Directions for this task: Copy out every line of the rows below word for word, without the pictures.

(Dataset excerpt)
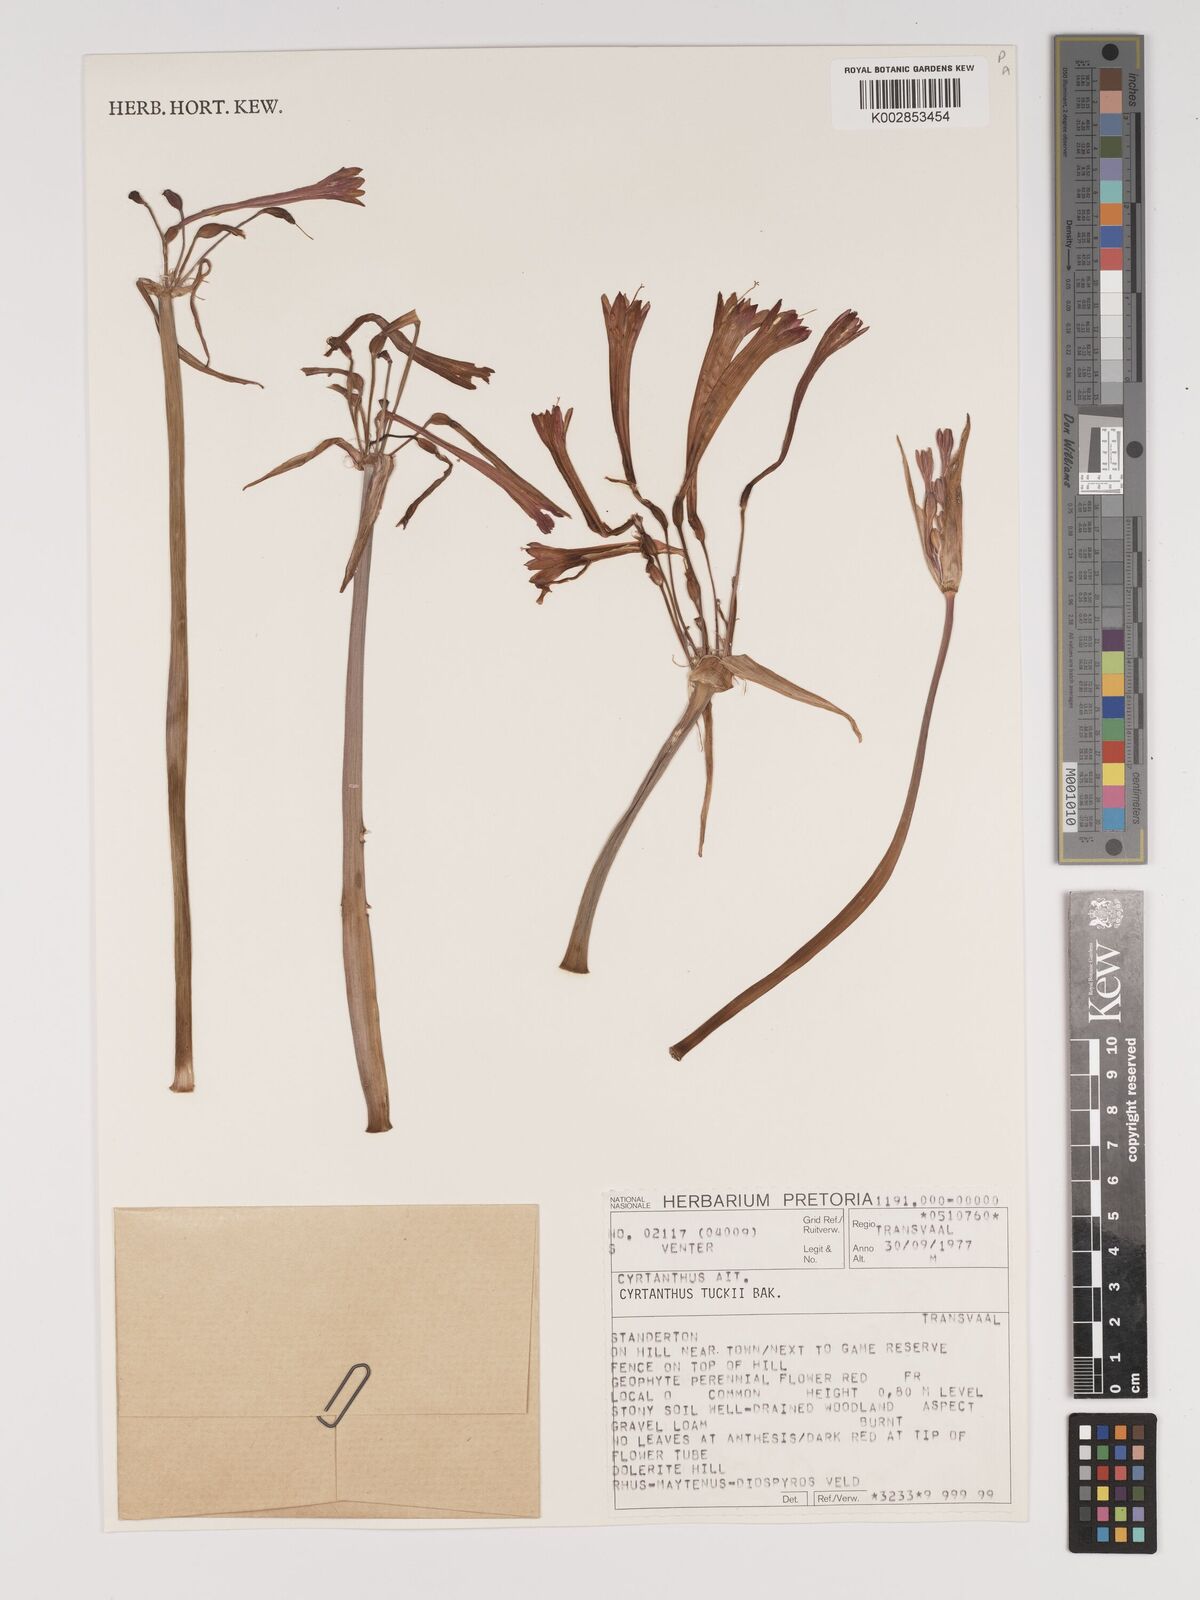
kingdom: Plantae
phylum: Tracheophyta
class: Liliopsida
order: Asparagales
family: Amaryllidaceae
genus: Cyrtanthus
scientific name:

Response to the task:
kingdom: Plantae
phylum: Tracheophyta
class: Liliopsida
order: Asparagales
family: Amaryllidaceae
genus: Cyrtanthus
scientific name:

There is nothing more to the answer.